Housing two narrow tubes, one on the top containing the thermoelectric material and the second, finer than the first with the thermosiphon positioned at the center of the apparatus, heat from the thermoelectric cold side is passively transferred through the thermosiphon. The generated heat can also be utilized for heating water, warming a room up or for industrial processes. Additionally, besides the ability of operating at high temperatures unlike solar cells, thermoelectrics might be much cheaper than photovoltaics.

Scientist Tailors Invisibility Cloak Made Of Glass

Glass Resonators CloakWhether it was Tolkien’s ring of power in The Lord of the Rings or Harry Potter’s mystical cloak, the human mind has been fascinated by the power of someone or something turning invisible since time immemorial. Imagine a real-world cloak that’s visible at one instance and not at the second. Well, that’s just what a scientist from Michigan Technological University along with colleagues is fabricating. The researcher reveals plans at building an invisibility cloak that really works.

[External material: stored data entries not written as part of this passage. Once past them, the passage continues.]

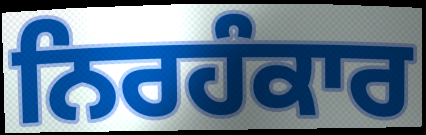
ਨਿਰਹੰਕਾਰ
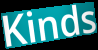
Kinds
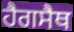
ਹੈਗਸੈਥ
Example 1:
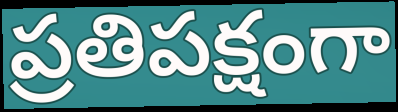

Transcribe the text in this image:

ప్రతిపక్షంగా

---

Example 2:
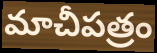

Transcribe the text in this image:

మాచీపత్రం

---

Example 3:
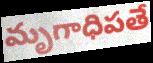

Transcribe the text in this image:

మృగాధిపతే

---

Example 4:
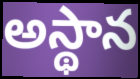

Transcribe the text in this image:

అస్థాన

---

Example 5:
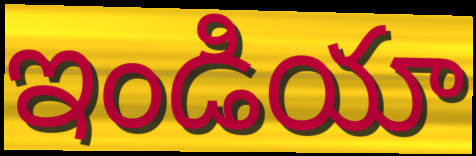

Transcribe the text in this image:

ఇండియా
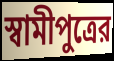
স্বামীপুত্রের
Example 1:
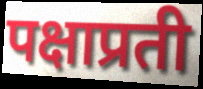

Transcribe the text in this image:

पक्षाप्रती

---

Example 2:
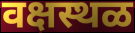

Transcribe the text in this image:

वक्षस्थळ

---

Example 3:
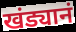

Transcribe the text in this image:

खंड्यानं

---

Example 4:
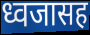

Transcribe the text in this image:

The researcher is said to have discovered methods to use magnetic resonance in a way that it’s capable of capturing rays of visible light and steering them around objects. This would eventually empower these objects with the ability to be invisible to the human eye. The scientists have illustrated the development of a non-metallic cloak that employs identical glass resonators fashioned from chalcogenide glass. The latter is known to be a kind of dielectric material or one that does not conduct electricity. They observed in computer simulations that the cloak rendered objects hit by infrared waves invisible.

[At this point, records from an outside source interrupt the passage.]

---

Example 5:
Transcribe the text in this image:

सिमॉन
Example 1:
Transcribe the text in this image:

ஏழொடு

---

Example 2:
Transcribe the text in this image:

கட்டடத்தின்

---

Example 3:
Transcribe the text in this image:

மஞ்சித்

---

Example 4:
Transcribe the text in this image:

These findings have been put forth by Elena Semouchkina, an associate professor of electrical and computer engineering at Michigan Tech accompanied by colleagues at the Pennsylvania State University, where she is also an adjunct professor. Semouchkina reveals that previous efforts by other investigators made use of metal rings and wires and interestingly theirs is the first one to cloak cylindrical objects with glass.

The uncovered invisibility cloak benefits from metamaterials that are artificial materials bearing characteristics which may be nonexistent in nature. It is made of tiny glass resonators arrayed in a concentric pattern in the form of a cylinder. It is the ‘spokes’ of the concentric structure that seems responsible for generating the magnetic resonance needed to bend light waves around a particular object. This property consequently renders the object invisible.

Currently, the team is testing an invisibility cloak that’s rescaled to function at microwave frequencies and fashioned from ceramic resonators. Michigan Tech’s anechoic chamber which is a cave-like compartment in an Electrical Energy Resources Center lab is being used for this purpose. Lined with charcoal-gray foam cones that are highly absorbent, the chamber sports antennas to transmit and receive microwaves. The latter are known to be much longer as much as several centimeters in length when compared to infrared light. Featuring cloaked metal cylinders two to three inches in diameter, they are three to four inches high.

The American Physical Society had labeled metamaterials as one of the top three physics discoveries of the decade. They are known to use small resonators in place of atoms or molecules of natural materials. These materials are additionally revealed to the boundary between materials science and electrical engineering. With specialization in metamaterials, a new researcher is anticipated to join Michigan Tech’s faculty this fall. Co-authors on this research include Douglas Werner and Carlo Pantano of Penn State and George Semouchkin, who works at Michigan Tech and Penn State.

Semouchkina shares that beginning with these experiments, they look forward to taking a step towards higher frequencies and smaller wavelengths. Apparently, the most enthusing applications would be at the frequencies of visible light. While we wonder if the cloak could find a place of use in intelligent agency operations, possibly the police, the Army or a tank, the researcher says that it does have potential in principle but not as of now.

The finding has been recently reported in the journal Applied Physics Letters, published by the American Institute of Physics.